URLs du Jour

2019-04-03

[Amazon Link]

  • Katherine Mangu-Ward, editor-in-chief of Reason, speaks out in favor of Stuff. Because Stuff Sparks Joy.

    When Bernie Sanders and Tucker Carlson agree on something, be afraid. The democratic socialist senator and the populist conservative pundit are not natural allies. But recently, they have converged on a single point of consensus with potentially terrifying consequences: Americans have too much stuff.

    A subset of conservatives has long espoused its own variant of anti-consumerism, typically concerned more with the corruption of the immortal soul than the planet. But in January, Fox News host Tucker Carlson highlighted how aligned the views of the populist right and the socialist left have become on issues of trade, industry, jobs, and markets. "Does anyone still believe that cheaper iPhones or more Amazon deliveries of plastic garbage from China are going to make us happy? They haven't so far," he asked, in the middle of an impassioned monologue imploring viewers to turn away from the idea that markets are a force for good. "Libertarians tell us that's how markets work—consenting adults making voluntary decisions about how to live their lives," he sneered. "OK. But it's also disgusting."

    A subset of conservatives has long espoused its own variant of anti-consumerism, typically concerned more with the corruption of the immortal soul than the planet. But in January, Fox News host Tucker Carlson highlighted how aligned the views of the populist right and the socialist left have become on issues of trade, industry, jobs, and markets. "Does anyone still believe that cheaper iPhones or more Amazon deliveries of plastic garbage from China are going to make us happy? They haven't so far," he asked, in the middle of an impassioned monologue imploring viewers to turn away from the idea that markets are a force for good. "Libertarians tell us that's how markets work—consenting adults making voluntary decisions about how to live their lives," he sneered. "OK. But it's also disgusting."

    Katherine pushes back on Tucker and Bernie, hard, by invoking the "tiny Japanese deity of tidiness, Marie Kondo." Katherine is a very worthy heir to a previous Reason editor, Virginia Postrel.


  • And, darn it, I forget to include this classic yesterday from Mark Perry:


  • Mark Jamison of AEI may have found A dark(er) side of Elizabeth Warren’s war on tech?.

    If presidential candidate Sen. Elizabeth Warren (D-MA) gets her way, the people who give you D+ infrastructure, an impoverished postal system, and the 38th best math education in the world will also be in charge of the news you see, your online shopping, and how you find information. What could possibly go wrong?

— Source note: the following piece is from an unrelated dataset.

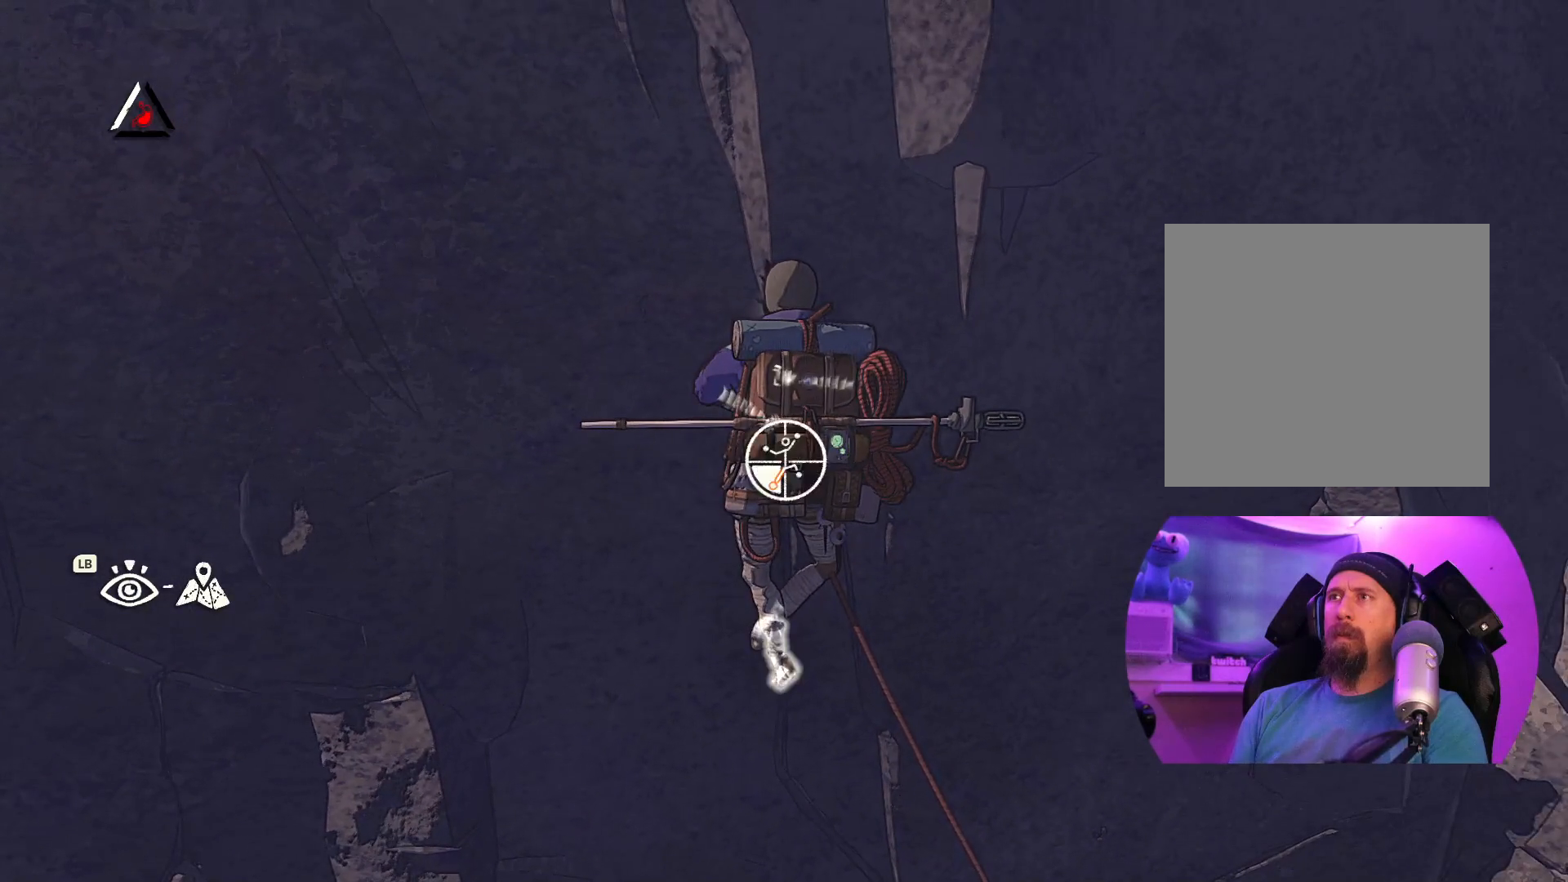
{"dt_ms": 500, "buttons": [], "left_stick": "left", "right_stick": "center", "events": [[84, "R1", "up"], [117, "left_stick", "left"]]}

    In a nutshell, Sen. Warren’s plan is to break up Facebook, Amazon, and Google and turn what’s left into federally regulated utility platforms. Why? Her basic case for breaking up these companies is that they are large.

    Mark goes on to imagine a hypothetical Federal Bureau of Platform Control. It's not a pretty picture, Emily.


  • The Google LFOD News Alert had a lot of business of late. First up is an LTE from Michelle Sanborn in the Laconia Daily Sun: Both parties bow to corporate wishes in Live Free Or Die state. Michelle is an advocate for the "Community Rights Amendment" (text here). Basically, it gives cities and towns the power to regulate local "corporations and other business entities".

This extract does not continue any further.